Though Hundreds of Beavers has different aims as a work of art and as a speculative setting than Scavengers Reign and Fantastic Planet, the ecology is foregrounded in the same way. The work is not as focused on the environment as such, rather on the comical interactions between Jean and the wilderness’s inhabitants, but the way these interactions are mediated is through a similarly “alien” set of rules and sideways rationalities. In this way, Hundreds of Beavers shares a common thread with Scavengers Reign and Fantastic Planet in how they both focus on people reduced to a primitive state, Scavengers Reign in particular how survival is secured through observation and experimentation with the local ecology and Fantastic Planet with protagonists’ drive to transcend through knowledge their circumstances as subject to the whims of a world they are not suited for. 


Putting this to use

These three survival stories tells us what any OSR person already knows, which is that it is the constraints inherent to an environment that makes the environment feel vivid. For dungeons we already have darkness, traps, stuck doors, and the like, but for some reason it has been much more difficult to apply these same principles to overworked exploration. 
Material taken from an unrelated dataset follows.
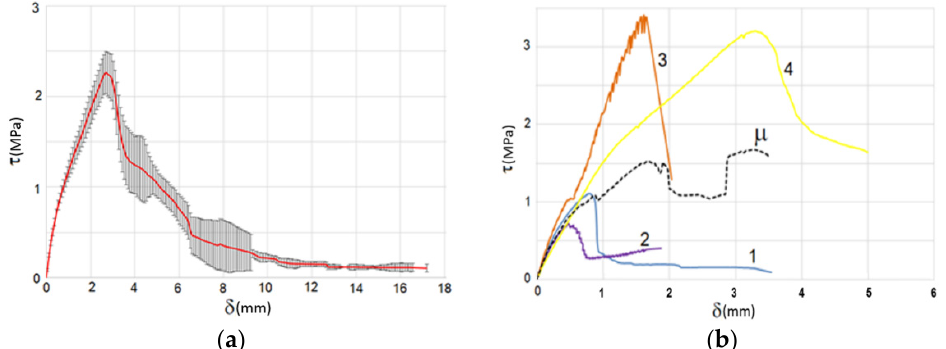
Figure 15. Results of the bonding 2216B/A + BR primer obtained during the shear strength test: ( a ) Samples without aging; ( b ) samples after aging.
The closest I've seen anyone come to this is Ms. Screwhead with the excellent laws of the land

By putting difficulty first, we establish impediments to survival which in turn help players build meaningful relationships with the setting. 

A good rule of thumb for challenging regions is that they should have clear answers to about two or three of these questions. Any more and the area risks becoming prohibitively difficult, (which is not always a problem but something to keep in mind).
  1. Why is resting is difficult?
  2. Why is finding food is difficult?
  3. Why is travel difficult?
  4. Why is not getting lost is difficult?
  5. Why is fighting difficult?
  6. Why transporting cumbersome goods or treasure is difficult?
Instead of trying to invent a new system to generate survival ecosystems, I'll lay out a pair of rough lists of biotic and abiotic factors in an ecosystem with baked-in difficulty. Consider these as "levers" to pull to answer the above questions. 

Biotic factors
  1. Large territorial predators
  2. Coordinated pack hunters
  3. Camouflage or mimicking predators
  4. Mesopredators or prey with deterring, fear-inducing, or hypnotic self-defense mechanisms
  5. Habitat-modifying (i.e. burrowing, dam-building, etc.) creatures
  6. Behavior-altering parasites or pathogen vectors
  7. Swarming insects
  8. Plants with harmful self-defense mechanisms
  9. Carnivorous or trapping plants
  10. Highly active decomposers
Abiotic factors (you probably want no more than two of these per region)
  1. Extreme temperature (intense heat or cold, sudden swings, microclimate pockets)
  2. Extreme wind (gales, tornadoes, downbursts) 
  3. High water variability (drought, flash floods, ephemeral rivers)
  4. High terrain instability (tremors, rockslides, fissures)
  5. Toxic or corroding chemicals (hazardous soil minerals, acid pools)
  6. Combustion (wild fires, flammable peat)
  7. Low visibility (haze, fog)
  8. High verticality (cliffs, overhangs, ravines, sinkholes)
  9. Anomalous weather (icicle-knife hail, magnet storms, rain of frogs)
  10. Harmful air (poison smog, spores)
As a fun exercise, you can quickly hack together a rudimentary system of ecological relationships by explaining adaptations the biotic factors have as a response to each other and the abiotic factor. 

Here's an example: 
I rolled 9 and 2 for biotic factors and 8 for an abiotic factor: 
  • Carnivorous plant
  • Pack hunter
  • High verticality
Specific adaptation the carnivorous plant has to living in a region with high verticality: 
Long, corded tendrils that dangle over ledges, contract when agitated. Unsuspecting creatures are constricted and slowly pulled up to the plant to be consumed for nutrients. 
Specific adaptation the coordinated pack hunter has to surviving in spite of the carnivorous plant:
Bipedal hunting lizards with two edged spines protruding scissor-like from their tails. Use their spines to shear through the tendrils otherwise too thick to claw or chew apart. 

You can layer in more biotic and abiotic factors as you please.